## Data provided

══════════════════════════════

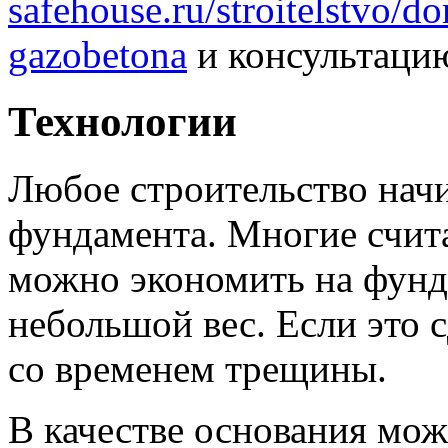
safehouse.ru/stroitelstvo/d
gazobetona
и консультацию
Технологии
Любое строительство начи
фундамента. Многие счита
можно экономить на фунда
небольшой вес. Если это с
со временем трещины.
В качестве основания мож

══════════════════════════════

## Instruction
Reproduce the text lines of the listing above verbatim, leaving out the pictures.

## Written answer
safehouse.ru/stroitelstvo/d
gazobetona
и консультацию
Технологии
Любое строительство начи
фундамента. Многие счита
можно экономить на фунда
небольшой вес. Если это с
со временем трещины.
В качестве основания мож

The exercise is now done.